SUPPLIED MATERIAL »

* * * * * * * * *

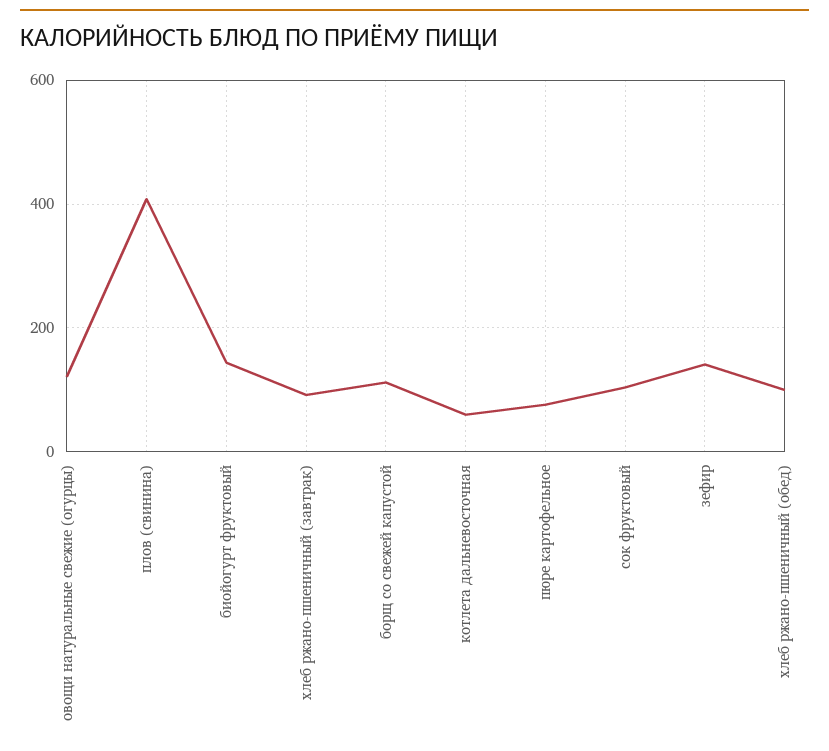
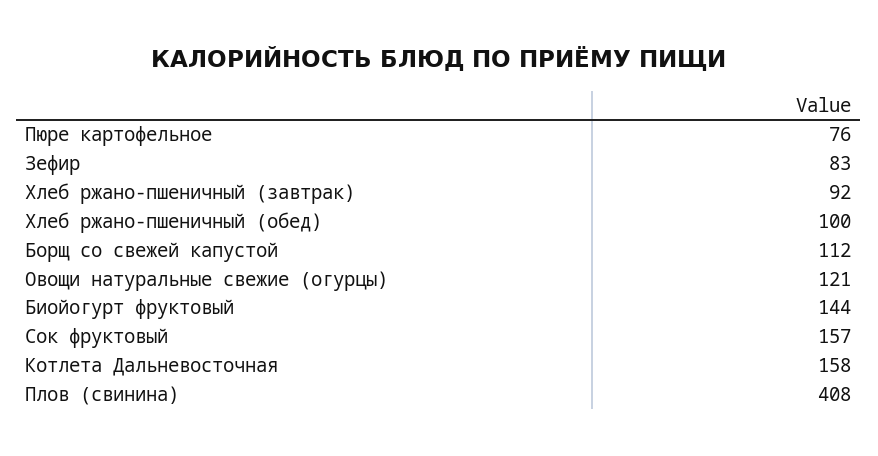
  {
    "овощи натуральные свежие (огурцы)": 121,
    "плов (свинина)": 408,
    "биойогурт фруктовый": 144,
    "хлеб ржано-пшеничный (завтрак)": 92,
    "борщ со свежей капустой": 112,
-   "котлета дальневосточная": 60,
+   "котлета дальневосточная": 158,
    "пюре картофельное": 76,
-   "сок фруктовый": 100,
+   "сок фруктовый": 157,
-   "зефир": 140,
+   "зефир": 83,
    "хлеб ржано-пшеничный (обед)": 100
  }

* * * * * * * * *

Please copy out each line of the material that holds the string "дальневосточная".

-   "котлета дальневосточная": 60,
+   "котлета дальневосточная": 158,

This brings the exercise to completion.